もちろん名前はあるけど、ここでは1号、2号として紹介する。

今回は猫たちを引き取った時のお話。

 

話は4年程前に遡る。

2匹はとあるカフェに保護されていた。

 

私の母がそのカフェの常連だった。

母に連れられてカフェに初めて行ったとき母が店主に言った。

 

「娘が猫を飼う予定だったんですけど保護主さんと話し合いがうまくいかなくて白紙になっちゃったんです」

 

その頃すでに同棲をしていた私たちは、猫の保護活動をしている彼女の友人の元から1匹引き取る予定だった。
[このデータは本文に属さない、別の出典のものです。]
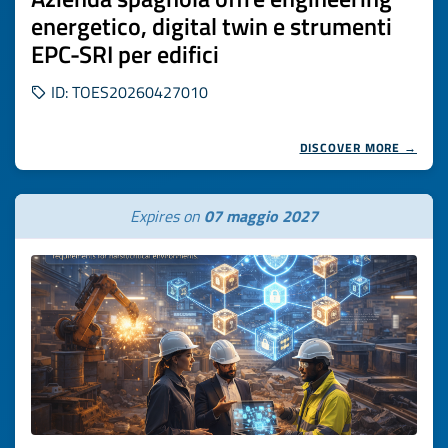
energetico, digital twin e strumenti
EPC-SRI per edifici
ID: TOES20260427010
DISCOVER MORE →
Expires on
07 maggio 2027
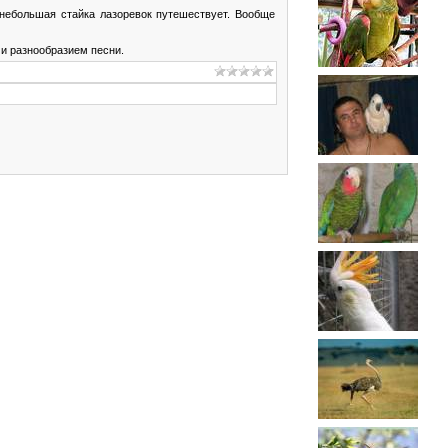
 небольшая стайка лазоревок путешествует. Вообще
и разнообразием песни.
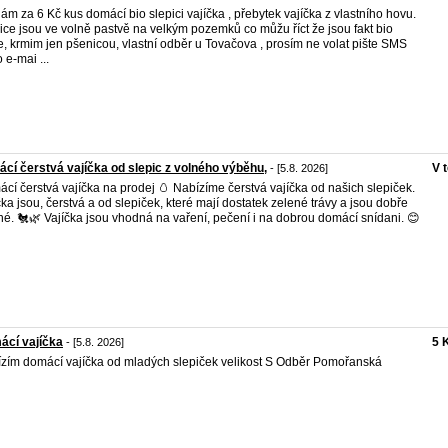
ám za 6 Kč kus domácí bio slepici vajíčka , přebytek vajíčka z vlastního hovu.
ice jsou ve volně pastvě na velkým pozemků co můžu říct že jsou fakt bio
e, krmim jen pšenicou, vlastní odběr u Tovačova , prosím ne volat pište SMS
 e-mai ...
cí čerstvá vajíčka od slepic z volného výběhu,
V 
- [5.8. 2026]
cí čerstvá vajíčka na prodej 🥚 Nabízíme čerstvá vajíčka od našich slepiček.
čka jsou, čerstvá a od slepiček, které mají dostatek zelené trávy a jsou dobře
né. 🐔🌿 Vajíčka jsou vhodná na vaření, pečení i na dobrou domácí snídani. 😊
ácí vajíčka
5 
- [5.8. 2026]
zím domácí vajíčka od mladých slepiček velikost S Odběr Pomořanská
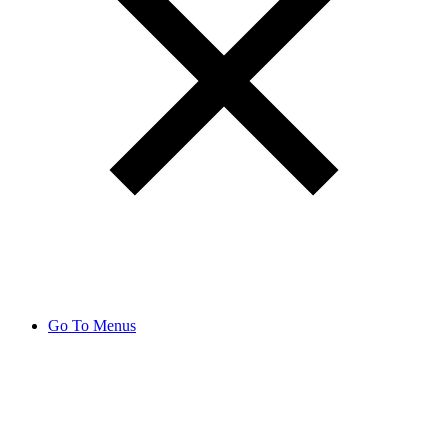
Go To Menus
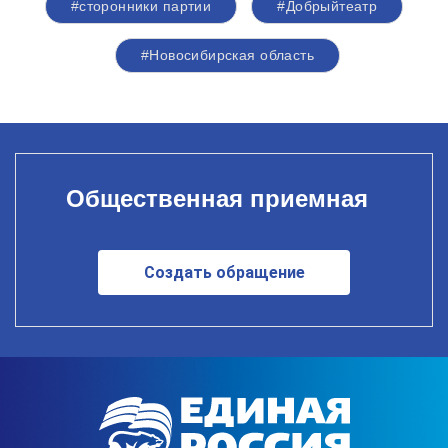
#сторонники партии
#Добрыйтеатр
#Новосибирская область
Общественная приемная
Создать обращение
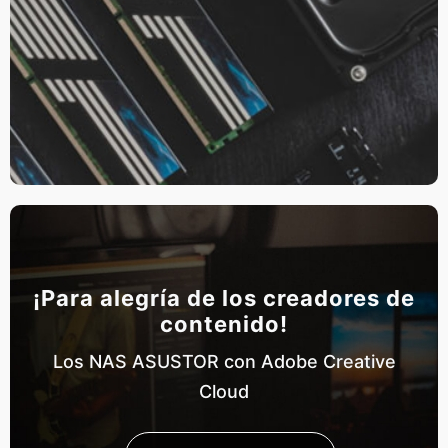
¡Para alegría de los creadores de
contenido!
Los NAS ASUSTOR con Adobe Creative
Cloud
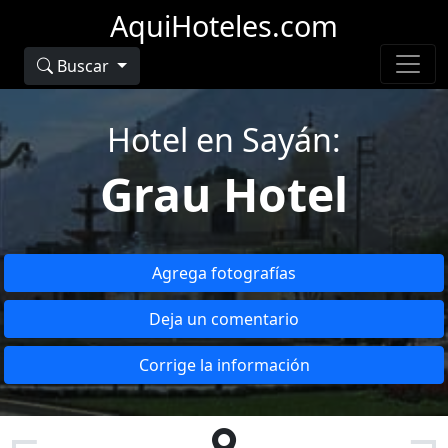
AquiHoteles.com
Buscar
Hotel en Sayán:
Grau Hotel
Agrega fotografías
Deja un comentario
Corrige la información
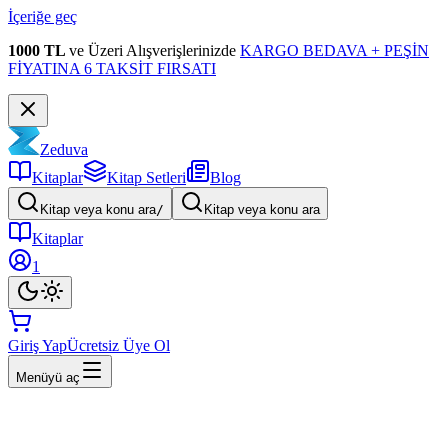
İçeriğe geç
1000 TL
ve Üzeri Alışverişlerinizde
KARGO BEDAVA + PEŞİN
FİYATINA 6 TAKSİT FIRSATI
Zeduva
Kitaplar
Kitap Setleri
Blog
Kitap veya konu ara
/
Kitap veya konu ara
Kitaplar
1
Giriş Yap
Ücretsiz Üye Ol
Menüyü aç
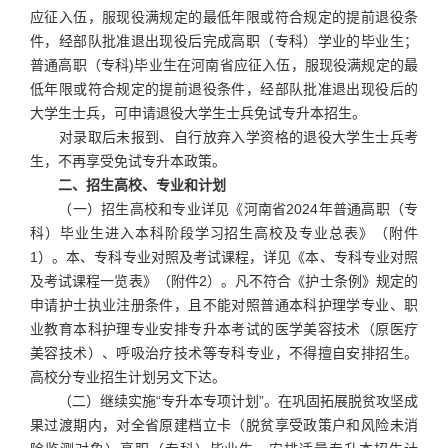
应征入伍，服现役满规定的最低年限或符合规定的提前退役条
件，经部队批准退出现役后完成高职（专科）学业的毕业生；
普通高职（专科)毕业生在河南省应征入伍，服现役满规定的最
低年限或符合规定的提前退役条件，经部队批准退出现役后的
大学生士兵，可申请退役大学生士兵免试专升本招生。
对录取后未报到、自行放弃入学资格的退役大学生士兵考
生，不再享受免试专升本政策。
二、招生高校、专业和计划
（一）招生高校和专业详见《河南省2024年普通高职（专
科）毕业生进入本科阶段学习招生高校及专业总表》（附件
1）。本、专科专业对照及考试课程，详见《本、专科专业对照
及考试课程一览表》（附件2）。凡不符合《护士条例》规定的
申请护士执业注册条件，且不能对照普通本科护理学专业、职
业教育本科护理专业安排专升本考试的医学美容技术（原医疗
美容技术）、呼吸治疗技术等专科专业，不得擅自安排招生。
高校分专业招生计划另文下达。
（二）继续实施“专升本专项计划”。在巩固拓展脱贫攻坚成
果过渡期内，对全省原建档立卡（脱贫享受政策户和风险未消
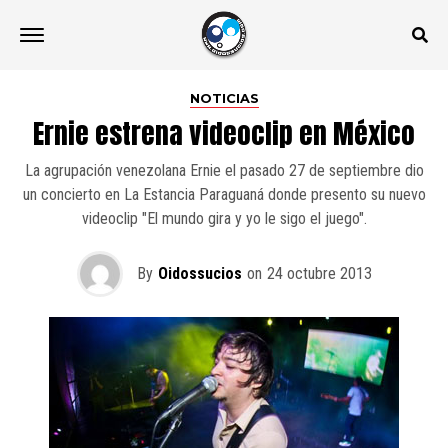
NOTICIAS
Ernie estrena videoclip en México
La agrupación venezolana Ernie el pasado 27 de septiembre dio
un concierto en La Estancia Paraguaná donde presento su nuevo
videoclip "El mundo gira y yo le sigo el juego".
By
Oidossucios
on
24 octubre 2013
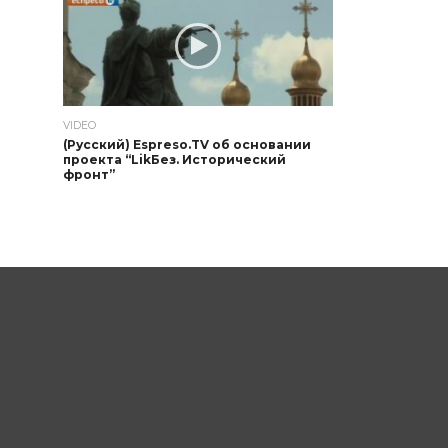
VIDEO
(Русский) Espreso.TV об основании
проекта “LikБез. Исторический
фронт”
しかしその友人の母親に猫だけで長時間留守番させてはいけないと言われ、会社勤めで日中家を空けてしまう私たちは猫を飼うのを断念したのだ。

 

そのことを店主に説明をすると、猫に留守番させても問題ないと言われた。

 

「猫は1日のほとんど寝て過ごしますし、ご飯と水とトイレさえちゃんと用意しておけば2泊くらいなら家を空けたって大丈夫ですよ。もし淋しくないか心配なら2匹飼えばいいんです」

 

そして、ちょうど保護されたばかりの子猫がうちにもいますから見てみませんかと猫たちが保護されている部屋へと案内された。

 

たくさんのケージと猫用のトイレが並んでいた。

ケージの中にいるのはまだ小さな子猫と介護が必要な障害のある猫たち。

成猫は自由に店内と保護部屋を行き来できるようになっていた。

 

当時生後3か月だった1号はケージの隅に小さく縮こまってこちらを警戒していた。

店主にも全く懐いていなかった。

 

店主にひょいっと摘み上げられるが全力の一蹴りでケージに戻ってしまう。

 

「抱っこしてみますか」

 

またケージから摘み出された1号を私は受け取った。

逃げなかった。

大人しく抱かれている1号を見て店主は驚いていたが私のほうがもっと驚いた。

軽くて暖かくて弱々しい生き物。

不安になってすぐケージに戻したが、1号から飛んで逃げたのではなかった。

 

私がこの子を幸せにするんだ。

 

謎の使命感が生まれた。

すぐに彼女に連絡して里親になることが決まった。

 

翌月、猫が住める環境を整えて迎えに行くと前回はいなかった子猫が増えていた。

1号より1か月年下の2号だ。

懐っこくて好奇心旺盛な2号はすぐに触らせてくれた。

 

「2匹でいればお留守番も淋しくないのでいたずらもあまりしなくなるし、お互いにじゃれあって力加減を覚えるので噛みつかれたり引っかかれたりして怪我をする心配が少ないですよ。何より、人馴れしてない1号は他にも猫がいたほうが心強いでしょう」

 

もともと2匹引き取るつもりでいたので2号とこのタイミングで出会えたのは運命だと思った。

彼女も2匹同時に引き取ることに賛同してくれていた。

 

そして母の運転する車に運ばれること約2時間。

私たちの住む部屋にやって来た1号と2号が仲良くなるのにかかったのは1週間程。

びびり倒していた1号も2週間足らずで人の腹の上に乗ってくるようになった。

 

こうして私たちは家族になったのだった。

 

猫とのお昼寝が至福の一時で猫のいない生活など考えられなくなってしまった。

彼女とは何があっても猫より長生きしようと約束している。